- **Work instructions**: Report each line in the items below that contains the word "However", and copy every such line in full.

- **Data shown**:
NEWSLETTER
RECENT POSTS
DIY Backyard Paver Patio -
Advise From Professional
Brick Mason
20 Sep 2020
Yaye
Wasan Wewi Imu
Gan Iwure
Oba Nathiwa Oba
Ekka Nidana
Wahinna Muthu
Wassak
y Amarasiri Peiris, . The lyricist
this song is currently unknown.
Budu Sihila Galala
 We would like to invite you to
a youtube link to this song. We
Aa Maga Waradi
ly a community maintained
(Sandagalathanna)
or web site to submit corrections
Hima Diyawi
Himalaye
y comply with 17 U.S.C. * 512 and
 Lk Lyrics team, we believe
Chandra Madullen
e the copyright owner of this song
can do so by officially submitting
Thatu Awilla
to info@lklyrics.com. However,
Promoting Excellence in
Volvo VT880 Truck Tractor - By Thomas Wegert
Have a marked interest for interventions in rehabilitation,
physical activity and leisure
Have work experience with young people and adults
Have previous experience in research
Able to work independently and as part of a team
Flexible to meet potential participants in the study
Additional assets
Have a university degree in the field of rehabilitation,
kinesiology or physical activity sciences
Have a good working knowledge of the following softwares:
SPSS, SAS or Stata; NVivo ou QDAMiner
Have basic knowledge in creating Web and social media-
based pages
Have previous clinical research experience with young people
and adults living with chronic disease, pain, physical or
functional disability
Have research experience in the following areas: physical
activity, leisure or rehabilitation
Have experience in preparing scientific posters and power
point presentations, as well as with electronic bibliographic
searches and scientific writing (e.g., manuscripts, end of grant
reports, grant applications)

==

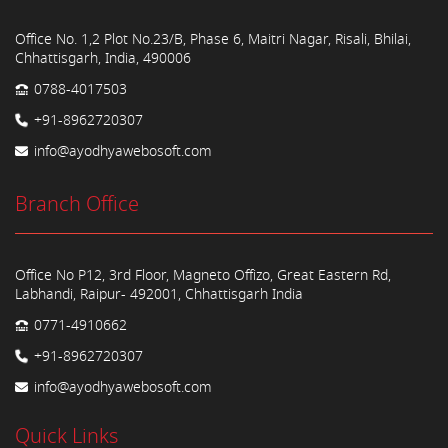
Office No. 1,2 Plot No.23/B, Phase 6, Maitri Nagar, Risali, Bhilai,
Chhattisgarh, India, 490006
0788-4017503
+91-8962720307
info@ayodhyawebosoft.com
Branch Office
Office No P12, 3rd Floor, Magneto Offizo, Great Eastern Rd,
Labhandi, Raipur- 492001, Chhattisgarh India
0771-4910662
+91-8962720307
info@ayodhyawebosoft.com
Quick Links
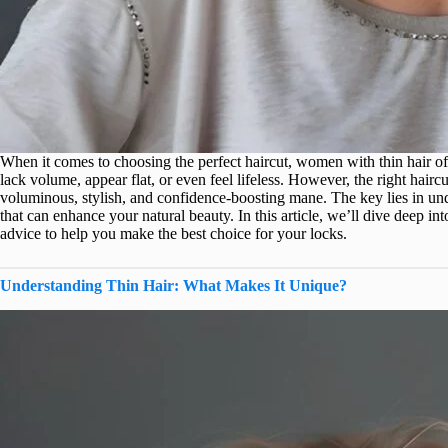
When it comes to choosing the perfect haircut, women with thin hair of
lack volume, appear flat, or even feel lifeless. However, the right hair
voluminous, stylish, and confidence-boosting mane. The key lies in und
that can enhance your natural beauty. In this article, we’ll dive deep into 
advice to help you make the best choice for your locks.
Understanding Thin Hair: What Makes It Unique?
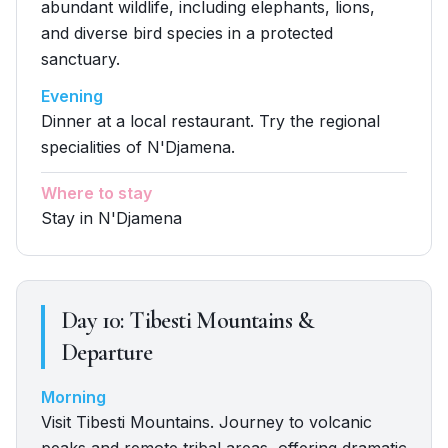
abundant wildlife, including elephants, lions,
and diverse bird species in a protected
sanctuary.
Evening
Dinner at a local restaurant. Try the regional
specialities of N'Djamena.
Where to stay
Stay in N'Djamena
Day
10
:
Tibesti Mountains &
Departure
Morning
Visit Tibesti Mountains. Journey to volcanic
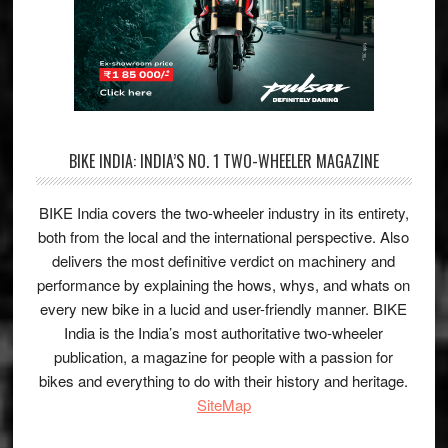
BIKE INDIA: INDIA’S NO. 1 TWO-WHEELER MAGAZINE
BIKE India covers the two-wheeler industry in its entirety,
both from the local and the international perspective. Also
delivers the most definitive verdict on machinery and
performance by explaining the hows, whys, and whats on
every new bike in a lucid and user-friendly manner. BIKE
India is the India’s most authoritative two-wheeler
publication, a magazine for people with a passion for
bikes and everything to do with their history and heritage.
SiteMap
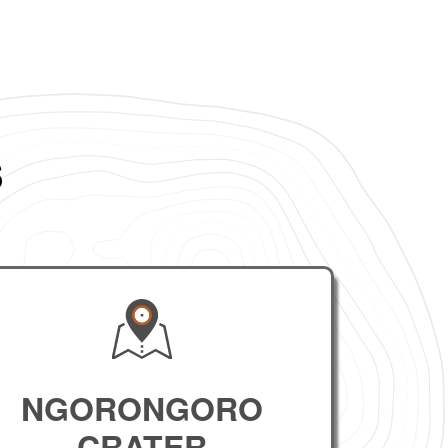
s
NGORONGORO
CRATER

- **Reply to the exercise**:
to info@lklyrics.com. However,
lack volume, appear flat, or even feel lifeless. However, the right hair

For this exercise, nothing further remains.